I have a source file called 'dog.java' which has a public class called 'Dog'.
I know that the file name and the public class name must be the same but was just experimenting to learn something new.
when i execute the command: javac dog.java ; i get an error as expected.
but on executing: javac Dog.java ; the file gets successfully compiled ( Even though 'Dog.java' did not exist ).
This maybe due to the fact that in order to get the file handle, 'javac' uses file system interfaces which don't differentiate between upper and lower case characters ( i have checked this on windows ). Hence, it gets hold of the file ( dog.java ) and then 'javac' compares the input to it i.e. 'Dog.java' and the public class 'Dog'.
But if that is true, why does this compile successfully...
File name: 'Dog.java' public class name: 'Dog' command: 'javac dog.java'
Here, the input to 'javac' was 'dog.java' which doesn't match the class name 'Dog'.
I mean what is going on here ? Who's the villain - 'javac' or 'the file system' or 'myself' ??
*** If opportunity doesn't knock, build a door !! ***
Are you using Windows?
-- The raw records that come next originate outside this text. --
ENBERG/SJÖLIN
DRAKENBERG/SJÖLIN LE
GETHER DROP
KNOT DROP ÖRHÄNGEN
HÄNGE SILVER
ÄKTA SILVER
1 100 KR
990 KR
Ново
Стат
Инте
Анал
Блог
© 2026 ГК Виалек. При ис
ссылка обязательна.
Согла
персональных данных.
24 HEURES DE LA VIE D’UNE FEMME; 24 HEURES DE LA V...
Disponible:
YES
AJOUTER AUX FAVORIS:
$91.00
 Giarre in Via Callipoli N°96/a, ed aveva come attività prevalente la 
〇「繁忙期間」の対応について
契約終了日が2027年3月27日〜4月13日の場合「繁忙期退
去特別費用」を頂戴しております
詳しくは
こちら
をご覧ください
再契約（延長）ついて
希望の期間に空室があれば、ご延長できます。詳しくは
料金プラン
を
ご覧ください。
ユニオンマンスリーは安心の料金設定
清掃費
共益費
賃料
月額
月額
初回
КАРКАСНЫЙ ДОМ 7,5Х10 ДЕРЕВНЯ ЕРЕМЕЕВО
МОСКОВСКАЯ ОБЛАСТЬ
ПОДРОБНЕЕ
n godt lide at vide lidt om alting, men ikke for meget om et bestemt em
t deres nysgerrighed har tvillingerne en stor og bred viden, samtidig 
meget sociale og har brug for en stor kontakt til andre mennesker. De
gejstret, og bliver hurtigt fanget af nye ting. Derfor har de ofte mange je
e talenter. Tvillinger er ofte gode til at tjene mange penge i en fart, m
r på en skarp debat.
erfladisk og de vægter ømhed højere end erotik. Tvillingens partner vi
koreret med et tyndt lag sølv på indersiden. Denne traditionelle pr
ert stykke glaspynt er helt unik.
File names on Windows are case-insenstive; as far as Windows is concerned, "dog.java" is the same as "Dog.java". However, the Java compiler is case-sensitive with regard to filenames and class names.
It's recommended to always make the filename exactly the same as the class name, also on systems like Windows that have case-insensitive filenames.
Actually the compiler is not specified to require that the file name match the public class name, although implementations may enforce that. All the spec cares about is that a top-level public class is in a .class file of the same name.